_EXTRAIT DU DOCUMENT_.
══════════

France est une femme-caméléon, maternelle quoique maladroite, sportive sans pratiquer le moindre sport, mariée sans être amoureuse. Elle ne joue pas la comédie et pourtant ses reportages sont des fictions.
Le film interroge donc sur les apparences, lesquelles sont trompeuses. On le sait depuis la nuit des temps mais peut-être qu’à force de triturer la réalité comme si elle était l’argile de la fiction le monde réel serait devenu un monde parallèle. La poupée de porcelaine a bien un coeur et celui-ci se brise plusieurs fois. La première suite à un accident dont elle se reconnaît entièrement responsable, la deuxième par son mari qui la méprise, la troisième par un amant tricheur, et enfin par la vie qui va lui retirer son bien le plus précieux,mais je vous le laisse découvrir.

══════════

_DONNÉES BRUTES_.
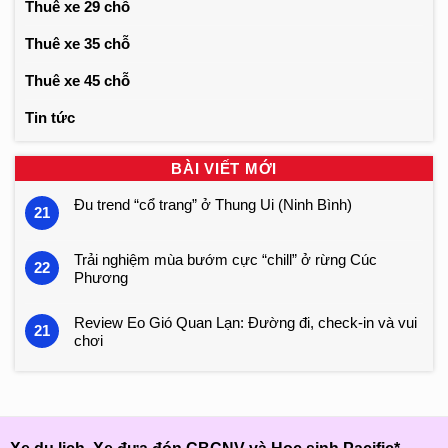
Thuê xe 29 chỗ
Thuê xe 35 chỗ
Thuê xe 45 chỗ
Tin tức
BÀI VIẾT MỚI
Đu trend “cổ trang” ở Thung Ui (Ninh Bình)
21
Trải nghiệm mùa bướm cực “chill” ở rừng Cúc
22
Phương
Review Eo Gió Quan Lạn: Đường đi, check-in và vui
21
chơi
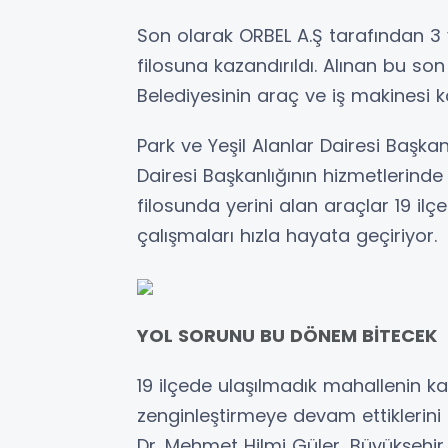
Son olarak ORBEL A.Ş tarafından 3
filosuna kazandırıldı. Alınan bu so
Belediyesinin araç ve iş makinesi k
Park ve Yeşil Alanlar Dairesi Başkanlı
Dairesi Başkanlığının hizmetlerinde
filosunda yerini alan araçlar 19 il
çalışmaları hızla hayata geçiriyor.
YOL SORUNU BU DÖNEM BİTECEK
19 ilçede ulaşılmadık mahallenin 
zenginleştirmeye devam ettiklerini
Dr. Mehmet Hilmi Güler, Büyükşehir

══════════

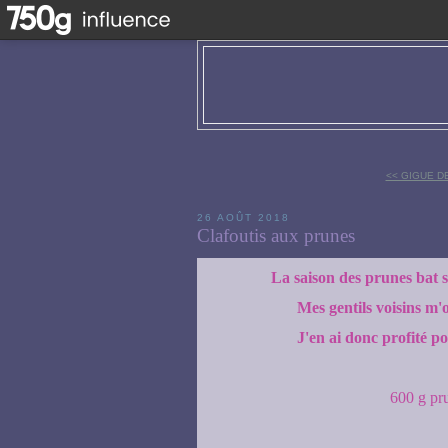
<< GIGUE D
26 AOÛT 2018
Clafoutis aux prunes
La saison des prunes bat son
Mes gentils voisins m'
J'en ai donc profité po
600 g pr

══════════

_VOTRE TÂCHE_.
Prolongez, s'il vous plaît, le texte sur le film et son personnage France en reprenant après sa dernière phrase.

_RÉPONSE_.
Sa vie idéale d’icône se lézarde donc au fil de séquences d’une violence sournoise. France, dont le prénom à lui seul mériterait une analyse, ne crie pas (ou très peu) et ne fait pas de crise d’hystérie. Son visage est semblable au masque des statues (on n’oublie pas que Bruno Dumont est le réalisateur d’une Jeanne d’Arc, film pour lequel Christophe avait déjà composé la musique). Seuls ses yeux laissent échapper l’émotion. Il faut admettre qu’elle pleure admirablement (je l’écris sans ironie) et de toutes les manières possibles, discrètement, dignement, en retenant ses pleurs ou à gros sanglots. Il est intéressant que le réalisateur ait choisi ce mode d’expression sans suggérer que ses larmes puissent être de crocodile.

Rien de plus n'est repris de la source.